Most people are able to recover fully once the cause of the medical condition is removed. The difficult part is removing the cause(s). Here are a few common causes:

- gallstones in the gallbladder
- over-consumption of alcohol
- smoking
- other gallbladder-relates diseases
- hereditary

What to do After a Pancreatitis Attack

Firstly, you should consult a physician to receive a proper prognosis and any necessary medication you may need, rather than taking advice from the web md or mayo clinic websites, especially if you are under serious pain. You also need to determine the causes of the attack so you can figure out how to remedy the condition.
No matter what the cause, in the few months following the attack, it is important to eat frequently rather than at fixed times of the day. Keep a high carb low fat diet since they put a lot of pressure on the pancreas. Also, avoid all drugs and alcohol. Consult a professional for post pancreatitis diet recommendations.

Pancreatitis sufferers are more likely to develop deficiencies in these nutrients:

- Magnesium
- Vitamin B12
- Methionine
- Vitamins A, C, E
- Selenium

Pancreatitis Symptoms
- unusually high heart rate
- high body temperature/fever
- excessive sweating
- rapid breathing
- vomiting

Acute Pancreatitis Diet Tips

- Consume no more than 30-40 g of fat per day
- Rather than 3 large meals, eat 6-7 small meals throughout the day
- Decrease consumption of caffeine and alcohol
- Stop consumption of tobacco-related products
- Consume plenty of protein and carbs to maintain a healthy pancreatic diet

If the cause(s) of your condition includes gallstones, damaged or infected pancreatic tissues, or any internal problem with the pancreas that cannot be resolved with medication or a bland diet, you may be advised to undergo surgery.
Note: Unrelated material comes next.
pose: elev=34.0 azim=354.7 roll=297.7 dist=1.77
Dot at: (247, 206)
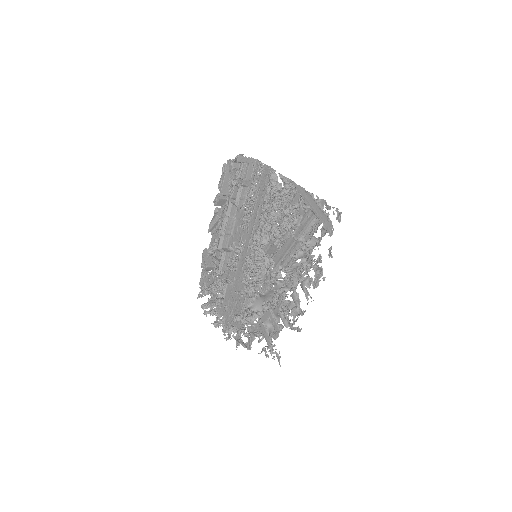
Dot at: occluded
In order to remove gallstones, a proper chronic pancreatitis diet plan may be not be enough, you may need to undergo a procedure known as endoscopic retrograde cholangiopancreatography (ERCP).
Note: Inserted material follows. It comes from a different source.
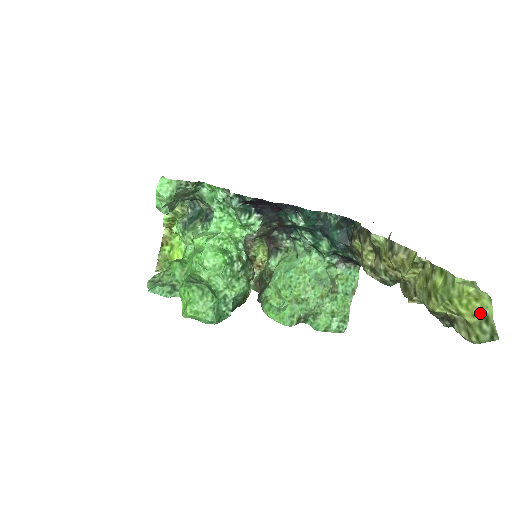
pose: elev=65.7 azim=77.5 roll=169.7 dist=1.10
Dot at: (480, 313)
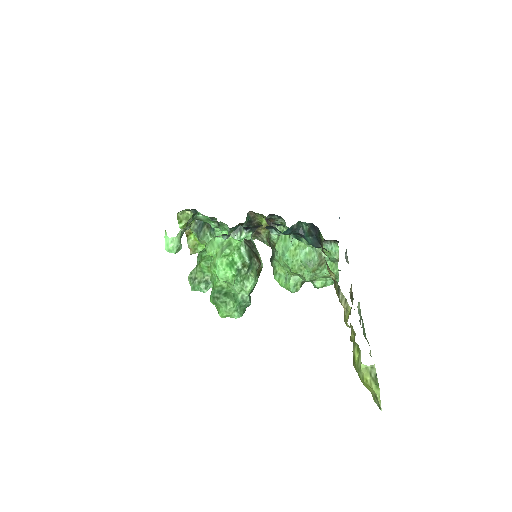
Dot at: (373, 393)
Doctors usually prescribe patients with pain medication, give them parenteral nutrition, and recommend fasting in order to relieve pressure on the pancreas. If the cause of your pancreatitis is a gallbladder problem, the doctor will probably recommend surgery. If the condition is due to an alcohol-related problem, you may be advised to seek rehab for alcohol addiction.

If your condition is related to your eating habits, you will be advised to eat healthier, exercise more often, lower intake of sugar, and go on a clear liquid diet for chronic pancreatitis (though it's ok if you consume more than just clear liquids). Depending on the severity of your condition, you may also be prescribed antibiotics, painkillers, and other supplements such as Pancrease and Lipram. Whatever your condition though, it is imperative that you seek treatment as soon as possible before the condition gets worse and evolves into pancreatic cancer.

If you're looking for pancreatitis nutrition and recipes, there will be more on that soon.